- EXTRACT TO READ -
--*--

I designed a direct-drive V-8 installation, and at the hp target I was (and am) convinced it was a better choice than a package with a speed reduction.  A V8 can tolerate a lot of boost so a 400 cu.in. Chevy running about 50 inches manifold pressure can produce a  reliable 350 hp at 2800 rpm.
I agree with the comments on rotary engines.  They have one advantage, which I consider important, and that is that they can continue to produce power with substantial damage.  This would include apex seal failure and loss of coolant.  I piston engine will likely not last long without coolant.  But as for parts count, I once counted 50 parts in a single rotor.  Production rotary engines, to my knowledge, are not tolerant of crankshaft (oops, "e-shaft", pardon me) thrust, so allowances have to be made.  Yes, the noise level can be tolerable with an added turbocharger, but the high exhaust temperatures require a high-temperature turbine housing (and probably a liquid-cooled center section) and even then it can be marginal.
One advantage of air-cooled engines is that they have a gradual over-temp limit, while liquid-cooled engines have an absolute limit (boiling).  With an absolute limit you have to go to great pains to stay away from the limit, even for a short time.  This might have to include an electric cooling fan for ground operation, but what do you do in the air?  Most likely oversize the cooling system to maintain an adequate margin, and this adds weight and cooling drag.
Gary Casey

From Ted:
This is a fun conversation.

--*--

- COLLECTED DATA -

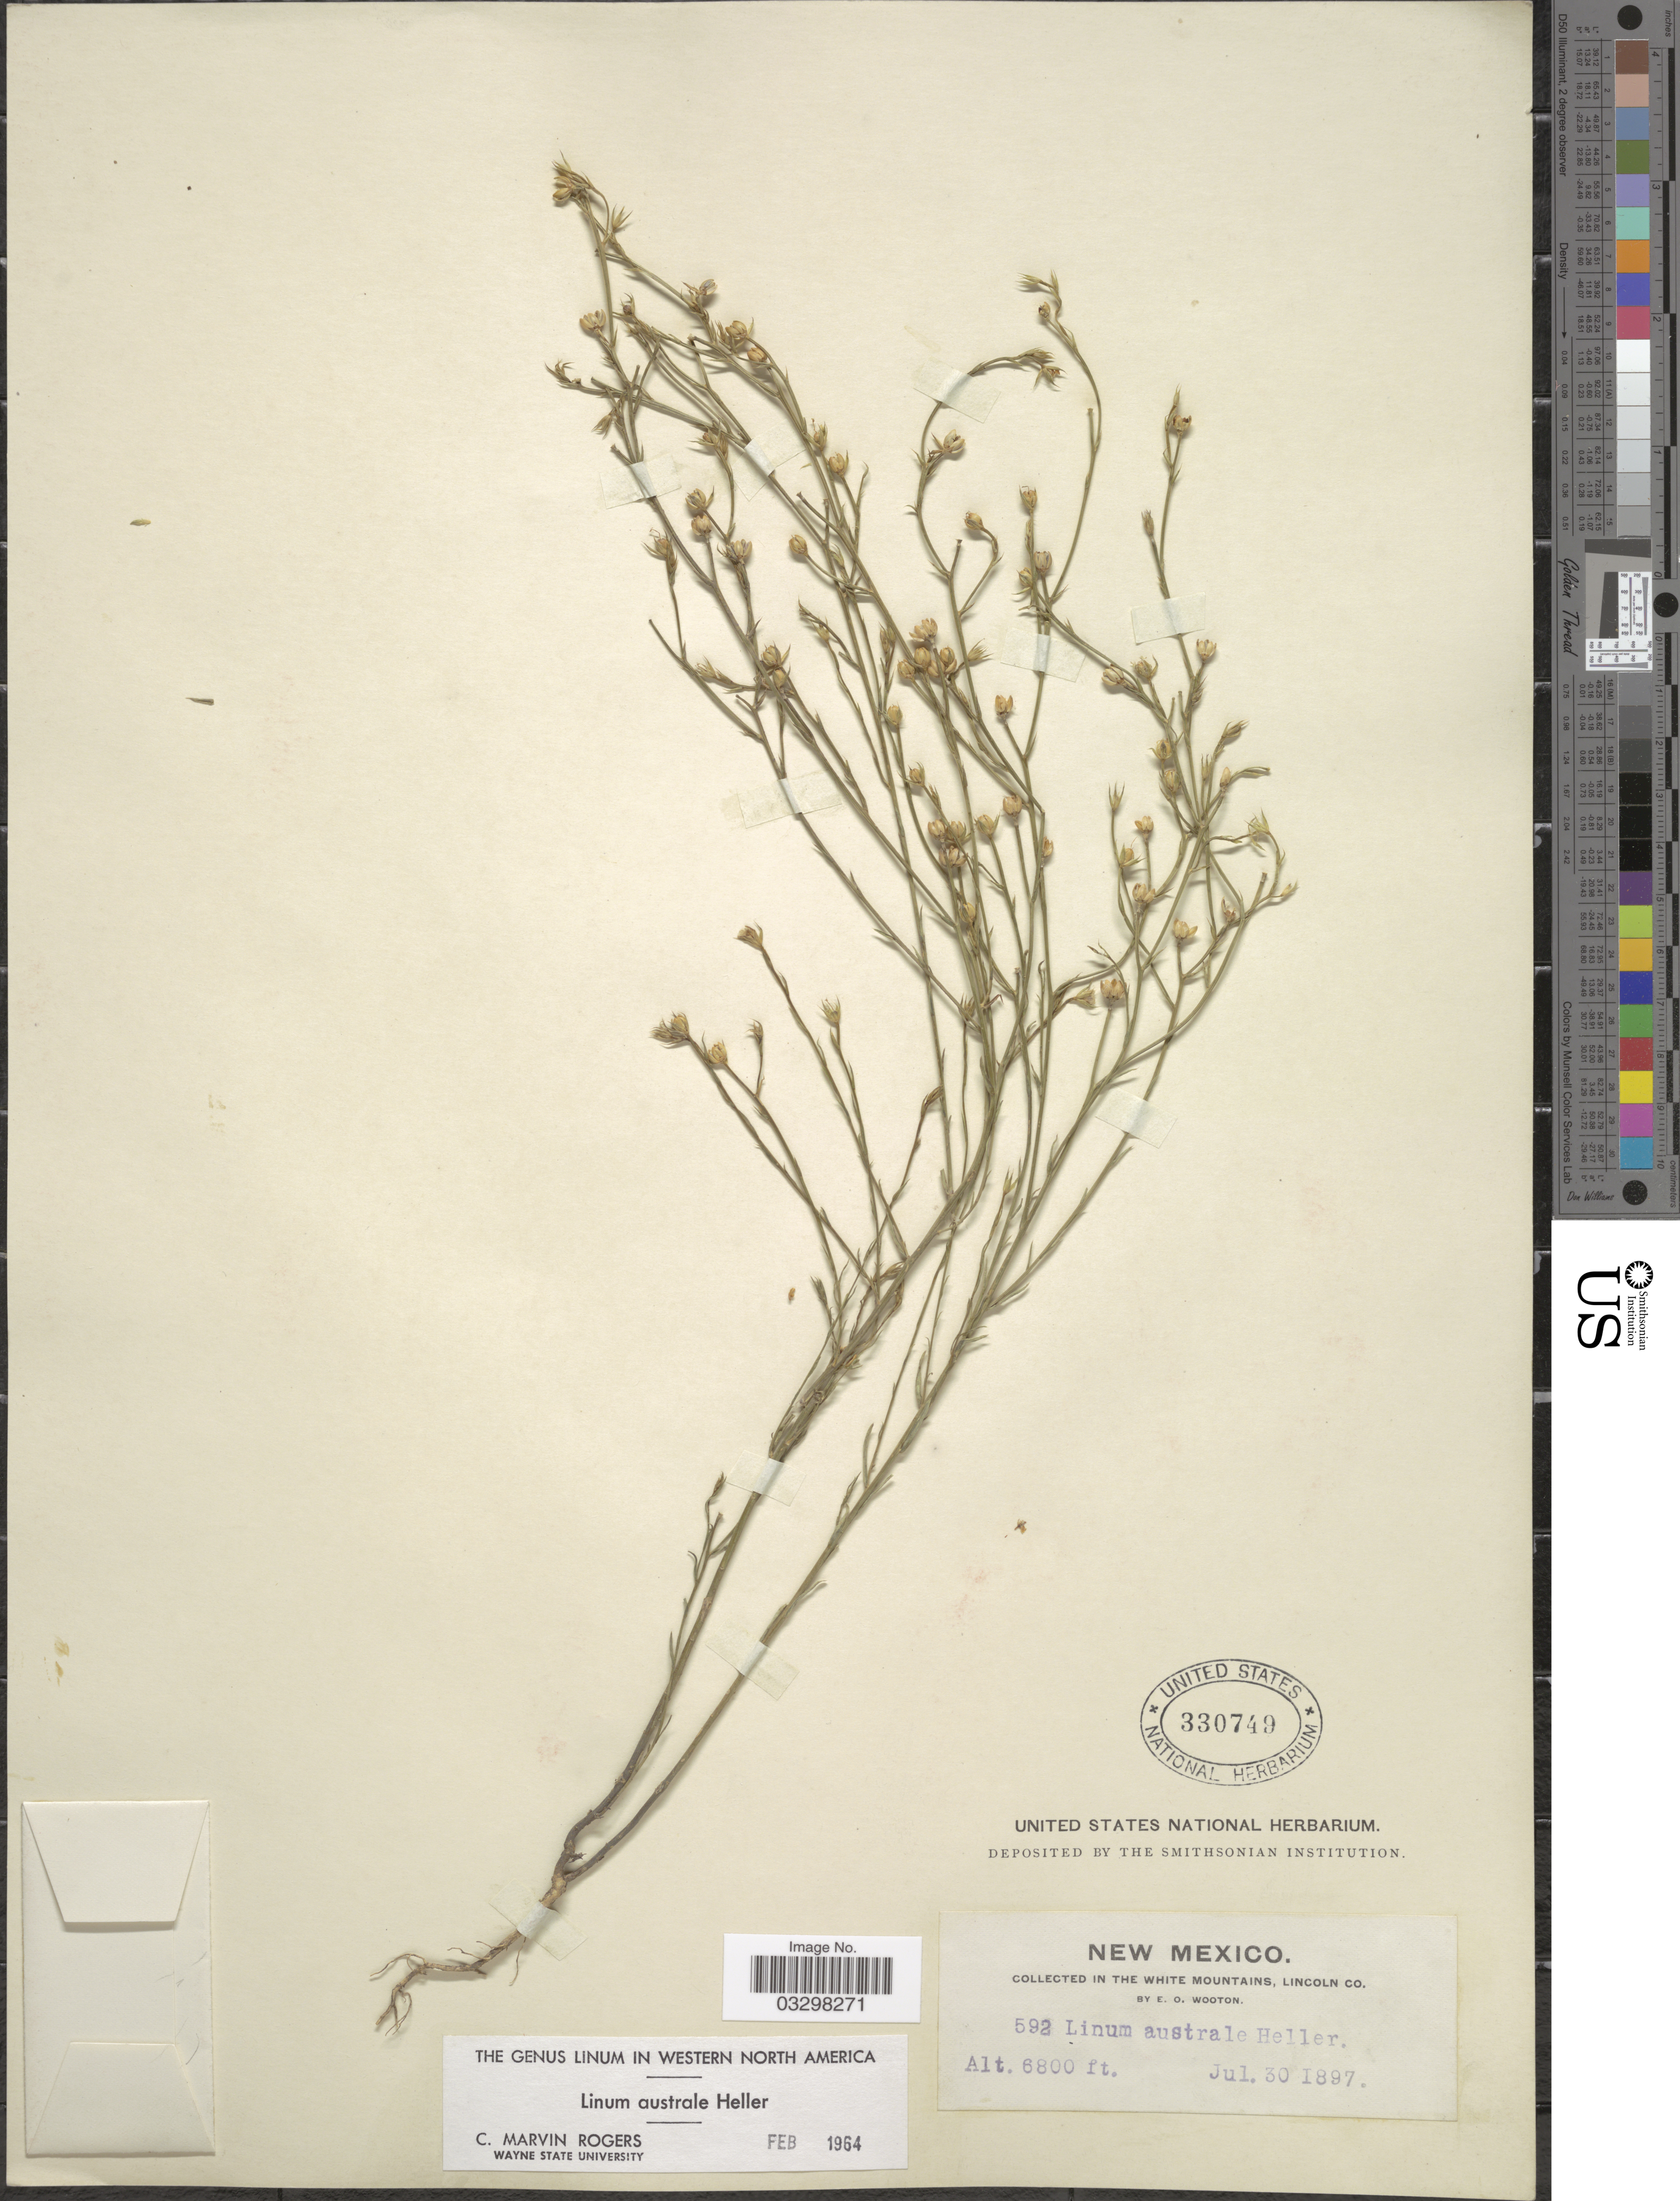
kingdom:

--*--

- STATED GOAL 1 -
In the aircraft engine discussion, how many parts does the writer say were counted in a single rotor?
- STATED GOAL 2 -
Continue the aircraft engine discussion from its last line.
The data has no connection to the aircraft engine discussion.

- WRITTEN REPLY 1 -
Fifty parts.

- WRITTEN REPLY 2 -
On 6/4/2011 9:52 AM, Gary Casey wrote:

My conclusions - opinions of the disadvantages:

 

V-8 with reduction gear:

Heavy - about 150 pound penalty

Complex installation and systems

Slight fuel consumption penalty

weight, 400 HP.  Eagle 540 700# wet, 600 hp. A comparably sized automotive derivative engine can easily be lighter hp for hp. Because of internal design elements (advances in design possible because of liquid cooling, i.e. no gas used for cooling) modern liquid cooled engines can easily match or improve on air-cooled gas consumption.

 

V-8 engine direct drive turbocharged:

Heavy - about 75 pound penalty

Complex installation and systems

No information, so I can't comment. The only one I could find was the WW1 Hispano-Suiza. Hardly relevant to the conversation.

 

Rotary engine:

Very complex installation and systems

Heavy - up to 50 pound penalty

Potentially fragile apex seals

Hgh cooling drag

Noisy

Significant fuel consumption penalty increases the weight penalty

Mazda 13B engine FWF weight 325 # all up (200 HP. I couldn't find the 20B data quickly) The equivalent engine is the Lycoming IO-360 at 324-335 #. Sounds like a wash, or maybe a slight win for the rotary. Yes, the rotary is slightly thirsty, but the gap seal issue is ancient history. The newer engines have been bulletproof.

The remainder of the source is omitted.